▶ _Your task_
Keep the pictures out. Restate the entries below word for word.
· · · · ·
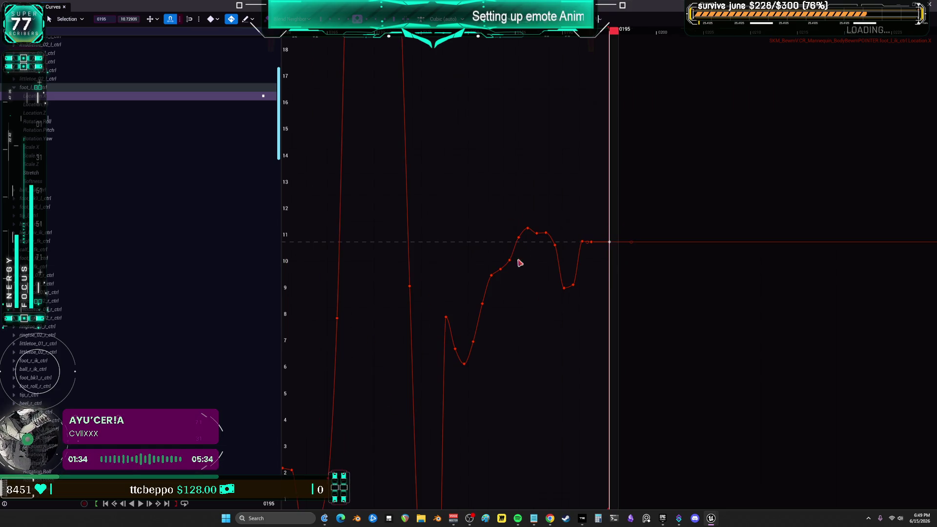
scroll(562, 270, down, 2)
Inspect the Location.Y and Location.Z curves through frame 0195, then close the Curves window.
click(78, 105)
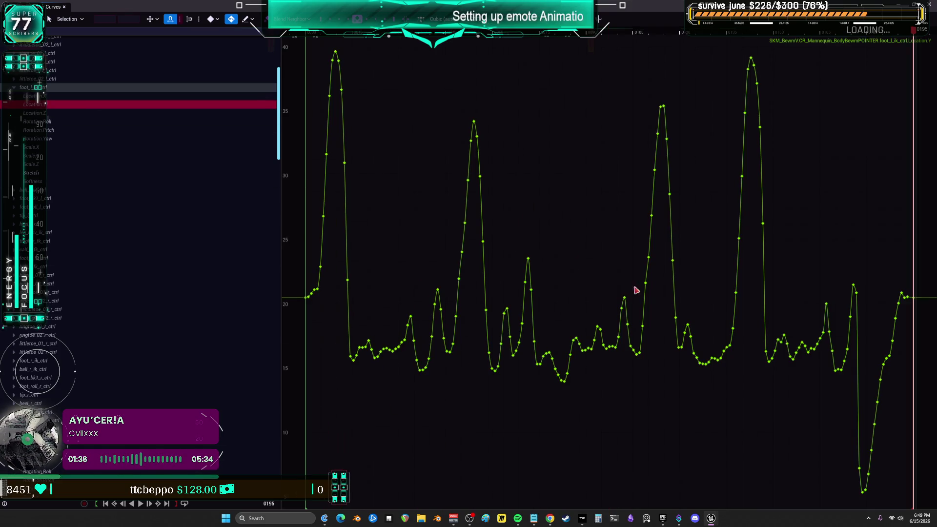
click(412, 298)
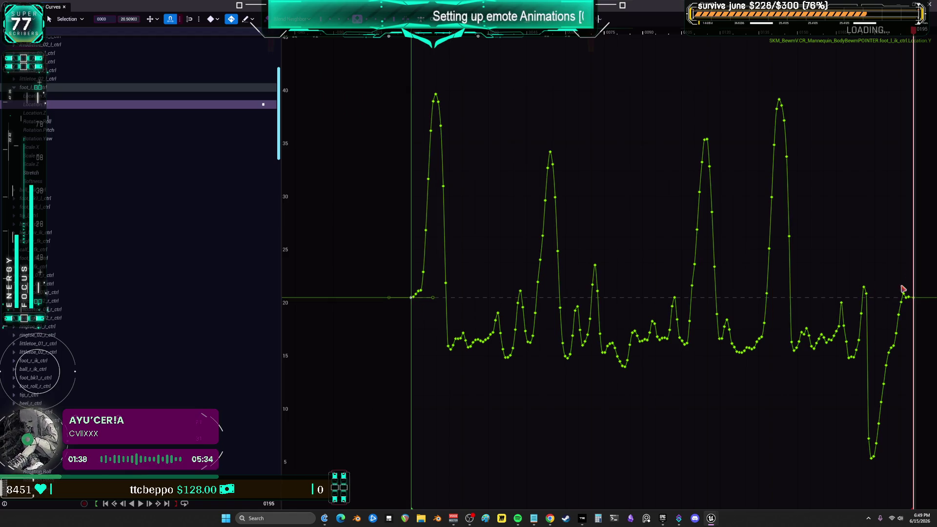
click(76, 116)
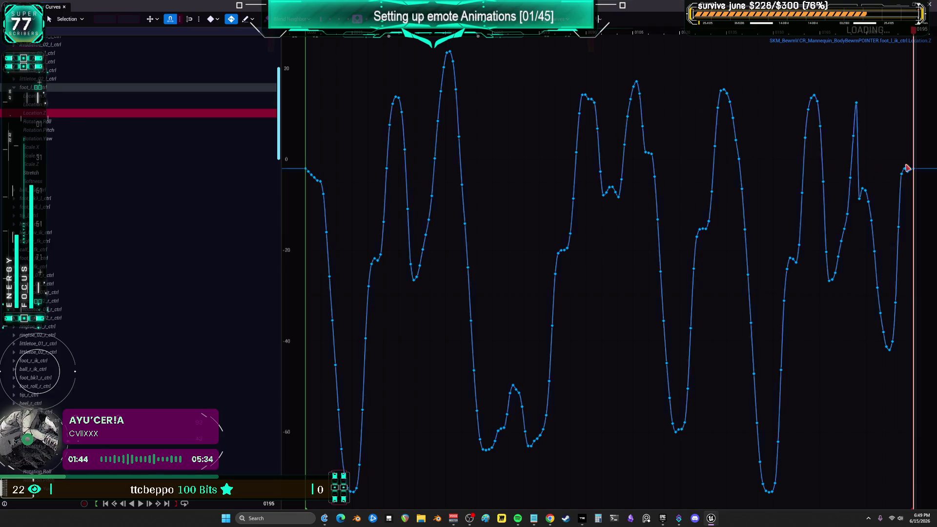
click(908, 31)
· · · · ·
▶ _Exercise result_
scroll(562, 270, down, 2)
Inspect the Location.Y and Location.Z curves through frame 0195, then close the Curves window.
click(78, 105)
click(412, 298)
click(76, 116)
click(908, 31)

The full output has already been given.